Энакин заколебался. Как объяснить слепому свет?
— Сила — это свет и жизнь, но это также и тьма. И то, и другое необходимо, но их нужно держать в балансе. В гармонии.
— Оставим в стороне глупость самой идеи, — сказал Рапуунг. — Ты говоришь, что вы, рыцари-джиидаи, поддерживаете этот «баланс». Каким образом? Спасая своих товарищей? Убивая йуужань-вонгов? Что, борьба с моим народом приносит баланс в эту Силу? Как это может быть, если ты сам признаешь, что мы в ней не существуем? Ты можешь двигать камни, но не можешь двигать меня.
— В чем-то ты прав, — согласился Энакин.
— Очень хорошо. Если ваше суеверие заставляет вас искать баланс этой таинственной энергии, при чем здесь тогда йуужань-вонги? Зачем вообще волноваться из-за нас?

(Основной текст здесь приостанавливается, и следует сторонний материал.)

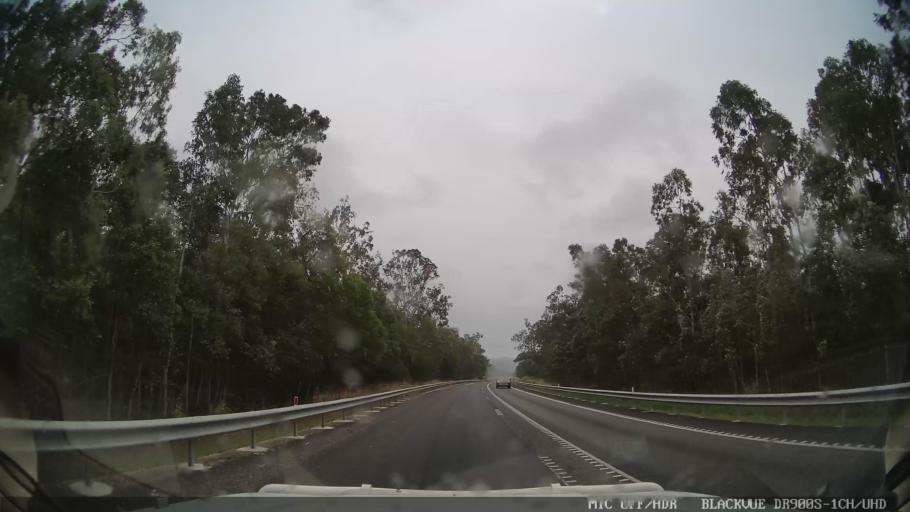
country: AU
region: Queensland
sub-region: Hinchinbrook
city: Ingham
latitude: -18.2115
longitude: 145.9653
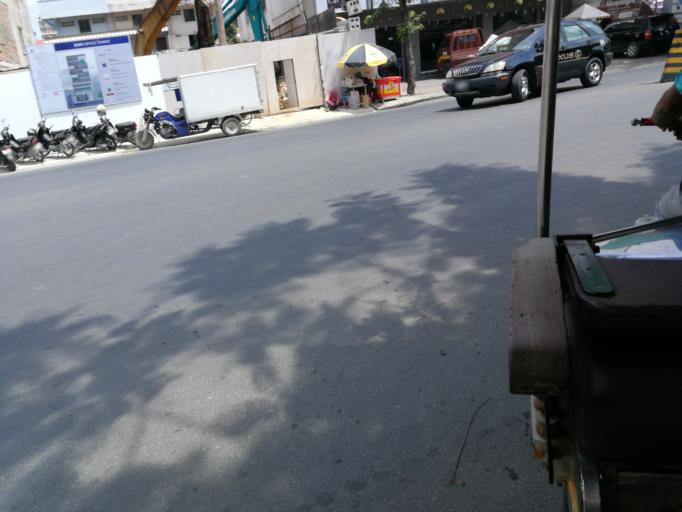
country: KH
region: Phnom Penh
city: Phnom Penh
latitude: 11.5445
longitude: 104.9180
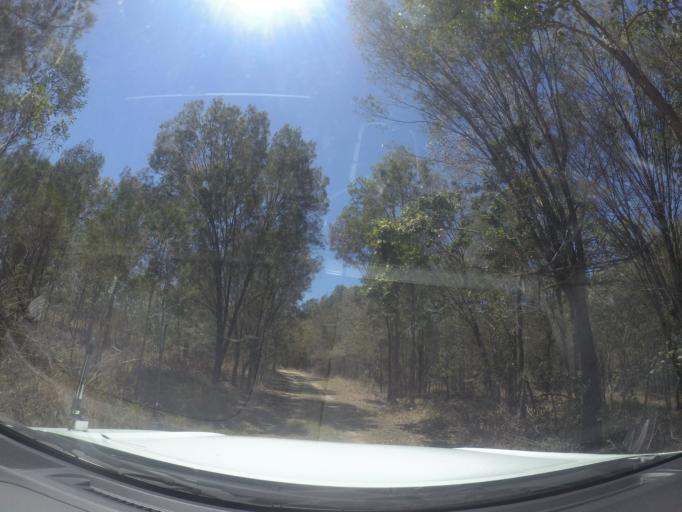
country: AU
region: Queensland
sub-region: Logan
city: Logan Reserve
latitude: -27.7435
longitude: 153.1287
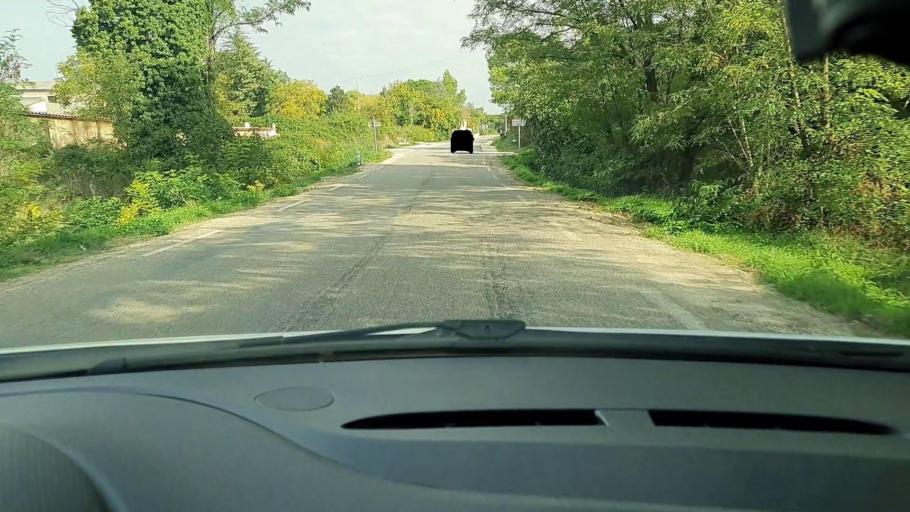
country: FR
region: Languedoc-Roussillon
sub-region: Departement du Gard
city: Saint-Quentin-la-Poterie
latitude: 44.1008
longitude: 4.4546
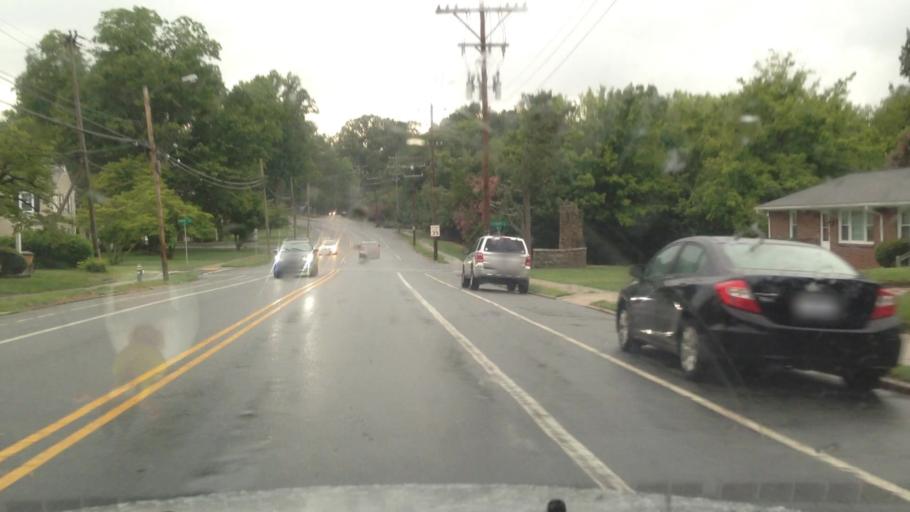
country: US
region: North Carolina
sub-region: Guilford County
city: Greensboro
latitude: 36.0641
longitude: -79.8360
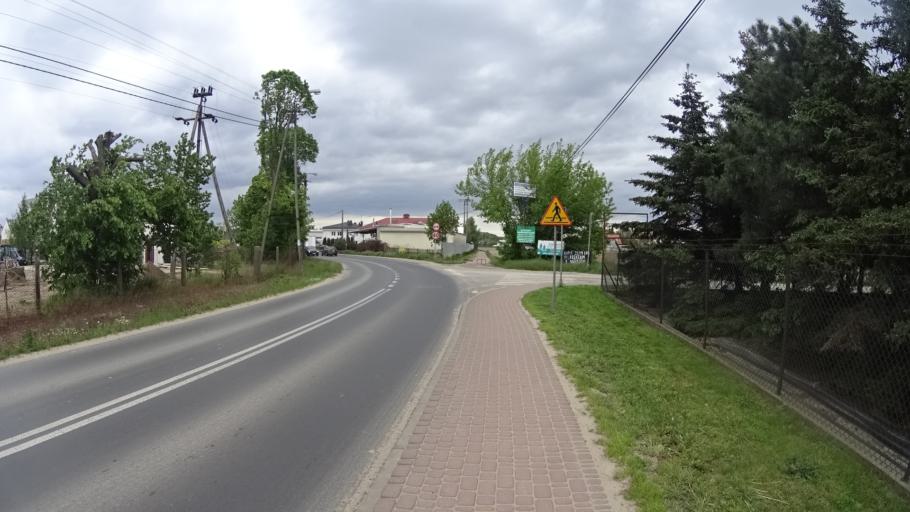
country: PL
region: Masovian Voivodeship
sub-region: Powiat warszawski zachodni
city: Babice
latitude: 52.2445
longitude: 20.8487
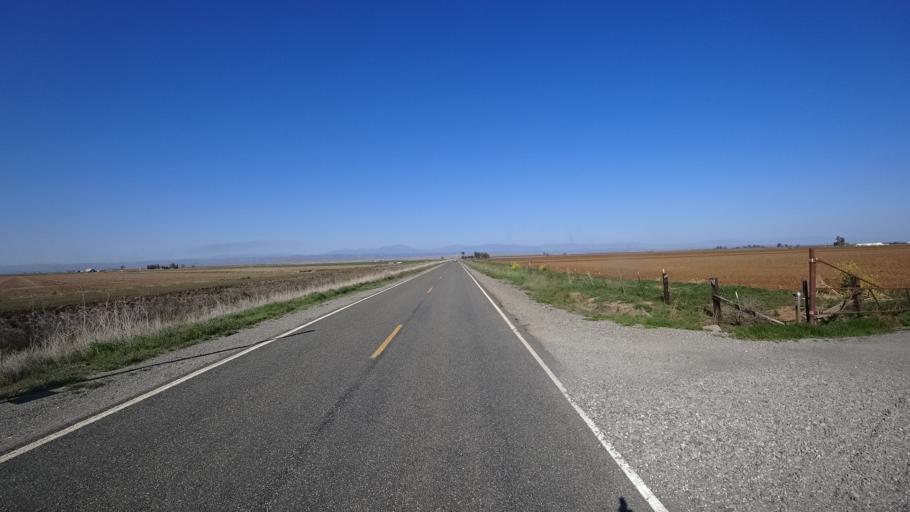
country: US
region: California
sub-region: Glenn County
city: Willows
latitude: 39.4949
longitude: -122.2260
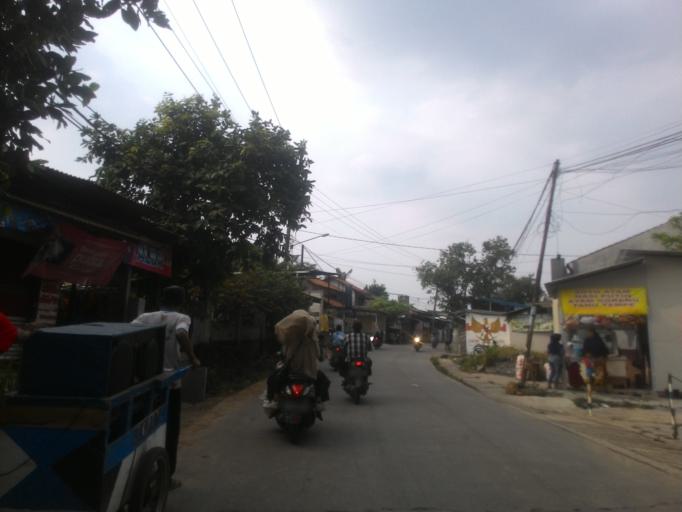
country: ID
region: West Java
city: Cibinong
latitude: -6.4574
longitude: 106.8393
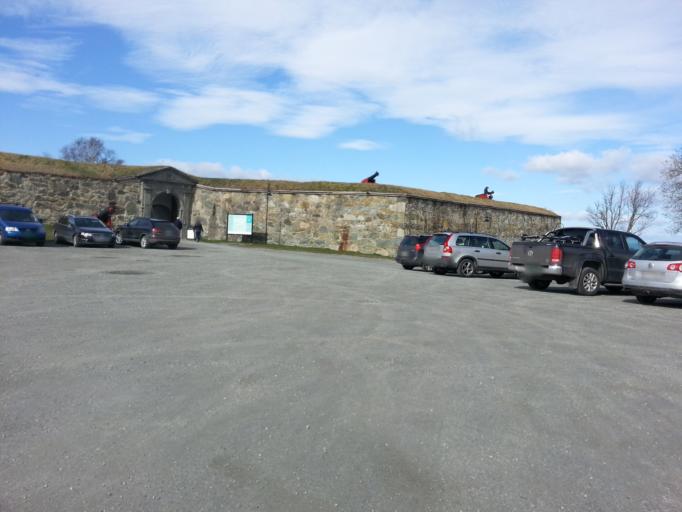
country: NO
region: Sor-Trondelag
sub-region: Trondheim
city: Trondheim
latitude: 63.4266
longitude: 10.4122
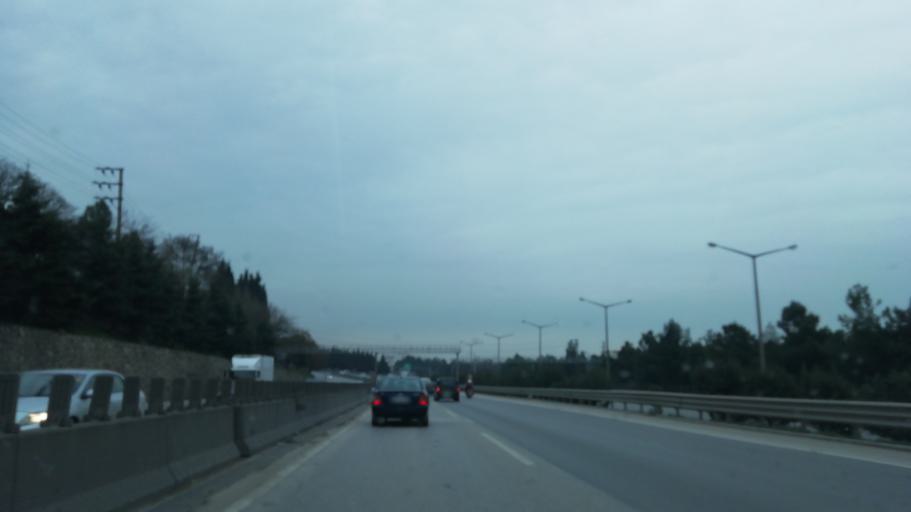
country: TR
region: Kocaeli
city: Izmit
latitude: 40.7616
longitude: 29.8696
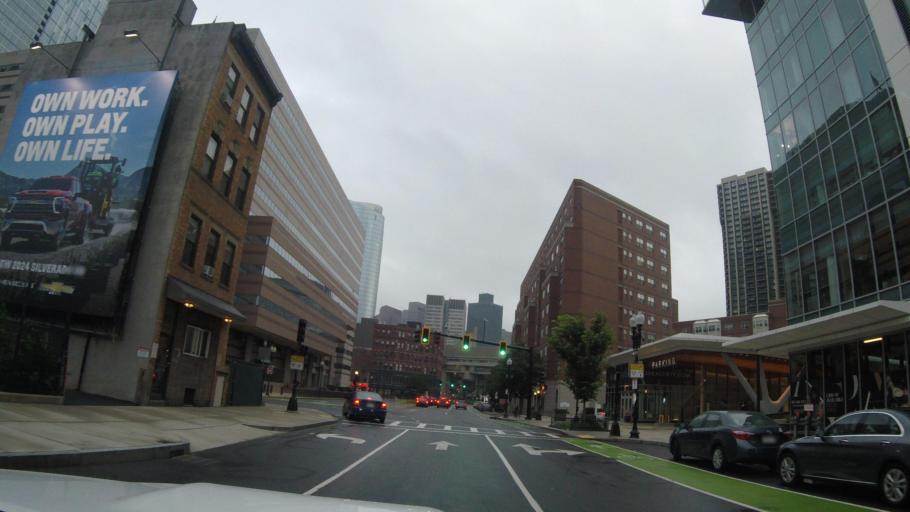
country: US
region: Massachusetts
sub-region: Suffolk County
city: Boston
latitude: 42.3657
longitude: -71.0646
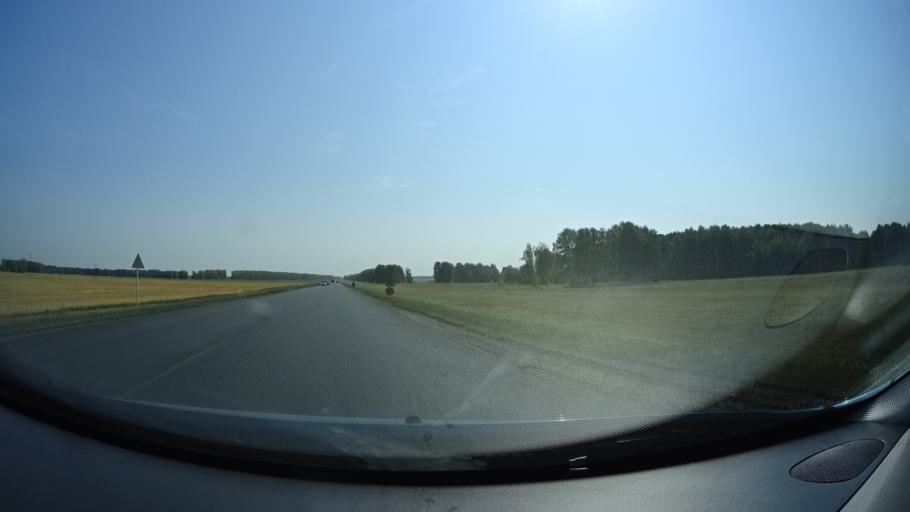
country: RU
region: Bashkortostan
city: Karmaskaly
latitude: 54.4011
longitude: 56.0915
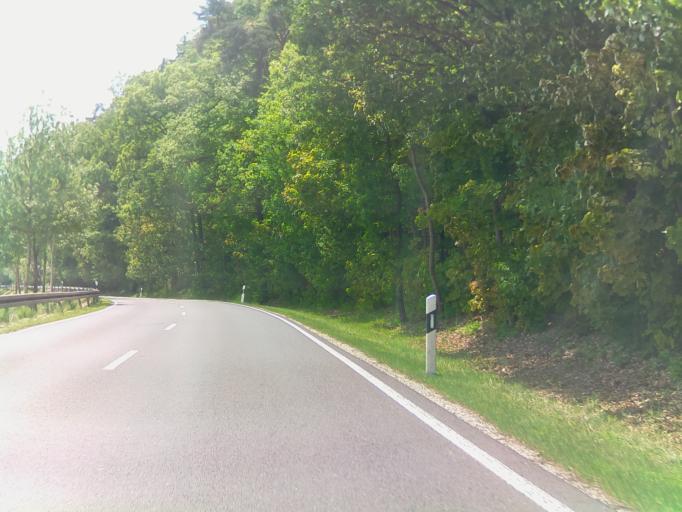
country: DE
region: Thuringia
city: Rudolstadt
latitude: 50.7676
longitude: 11.3109
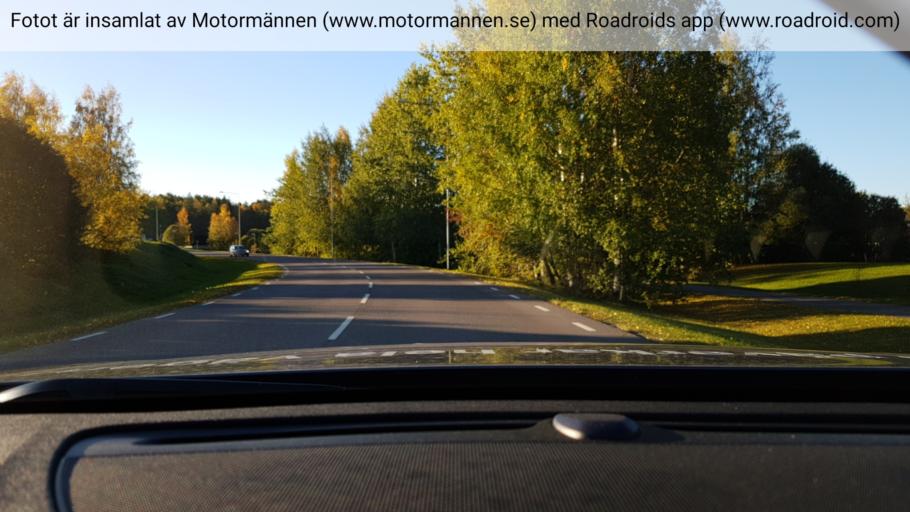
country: SE
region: Norrbotten
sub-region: Lulea Kommun
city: Sodra Sunderbyn
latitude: 65.6553
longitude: 21.9460
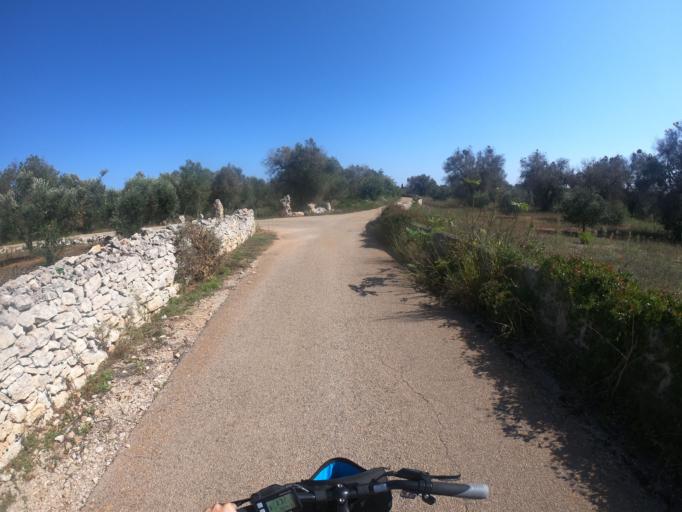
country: IT
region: Apulia
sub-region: Provincia di Lecce
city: Specchia
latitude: 39.9208
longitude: 18.2840
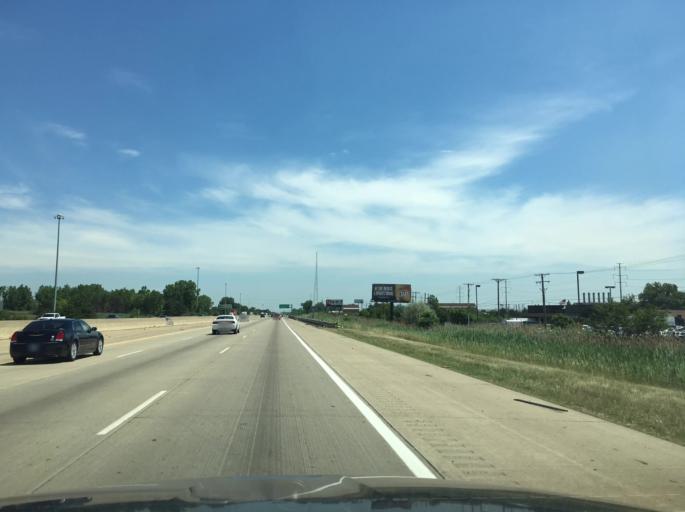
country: US
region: Michigan
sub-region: Wayne County
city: Melvindale
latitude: 42.2931
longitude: -83.1892
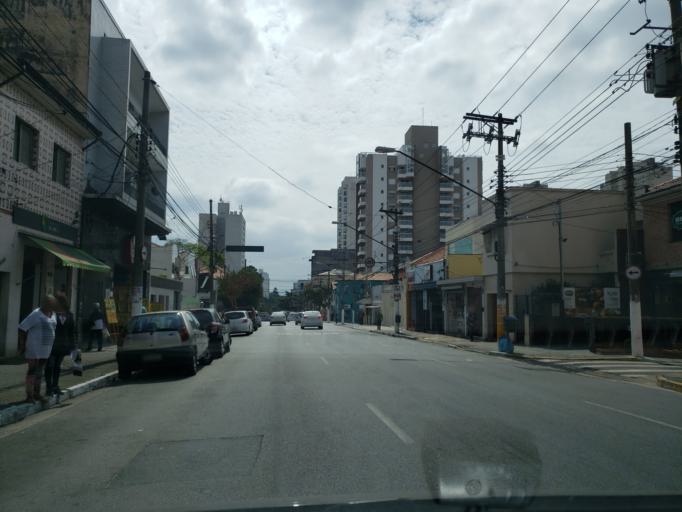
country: BR
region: Sao Paulo
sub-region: Sao Paulo
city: Sao Paulo
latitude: -23.5914
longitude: -46.6069
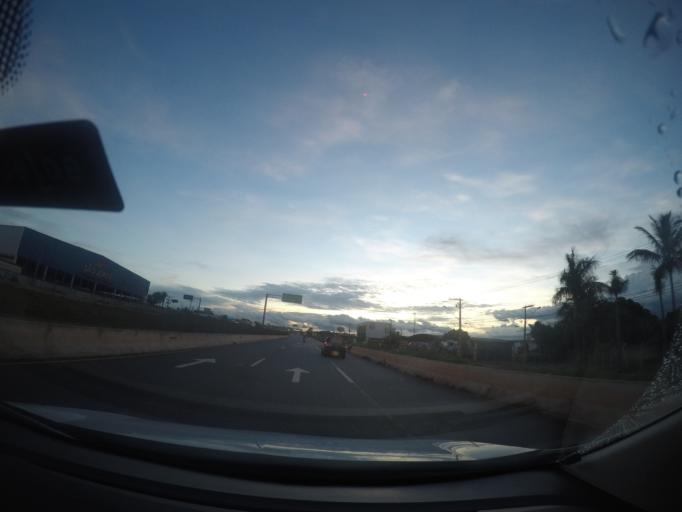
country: BR
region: Goias
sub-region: Goiania
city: Goiania
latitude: -16.7155
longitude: -49.3631
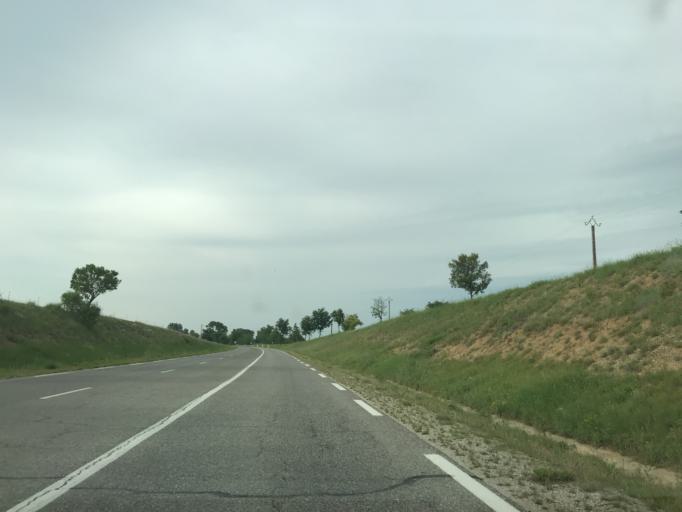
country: FR
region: Provence-Alpes-Cote d'Azur
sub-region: Departement des Alpes-de-Haute-Provence
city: Oraison
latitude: 43.9461
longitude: 5.8890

— Потому что вы вторглись в нашу галактику, убиваете наших людей, отнимаете наши миры. И ты не ждешь от нас отпора?
— Я жду, что воины будут сражаться, принимать боль и смерть, петь окровавленными ртами песнь всеобщего убийства. Так делают йуужань-вонги, и мы так делаем, чтобы принести не баланс, но истину. То, что ты рассказал — это вздор. Скажи мне: йуужань-вонги — часть этой «темной стороны», о которой ты говоришь?
Энакин посмотрел ему в глаза:
— Думаю, да.
— Это тебе говорит твоя магическая Сила?
— Нет. Потому что…
— Потому что мы в ней не существуем. Ни она не является частью нас, ни мы — частью ее. Опять же: почему ты считаешь нас частью вашей «темной стороны»?
— По вашим поступкам, — сказал Энакин.
— Поступкам? Мы убиваем в бою — вы убиваете в бою. Мы убиваем скрытно — вы убиваете скрытно. Ты сражаешься за свой народ — я сражаюсь за мой.
— Это наша галактика!
— Боги отдали ее нам. Они приказали нам принести вам правду. Эта твоя Сила — она для низших существ, не знающих богов.
— Я не могу с этим согласиться, — сказал Энакин.
— И тем не менее хочешь, чтобы я поверил во что-то такое, чего я не могу ни видеть, ни обонять? Просто потому, что ты говоришь, будто оно существует? Ты веришь в богов?
Энакин помедлил и начал заново.
— Ты видел, как я использовал Силу.
— Я видел поразительные вещи. Я не видел, чтобы ты сделал что-то такое, чего мы, йуужань-вонги, не могли бы повторить. Наши довины-тягуны могут перемещать планеты. Наши йаммоски и даже этот низший светляк, что у тебя в руке, могут говорить от разума к разуму. Я признаю то, что вижу — что ты обладаешь способностями, которых у меня нет. Мне нет нужды верить в ваши предрассудки относительно происхождения этих способностей.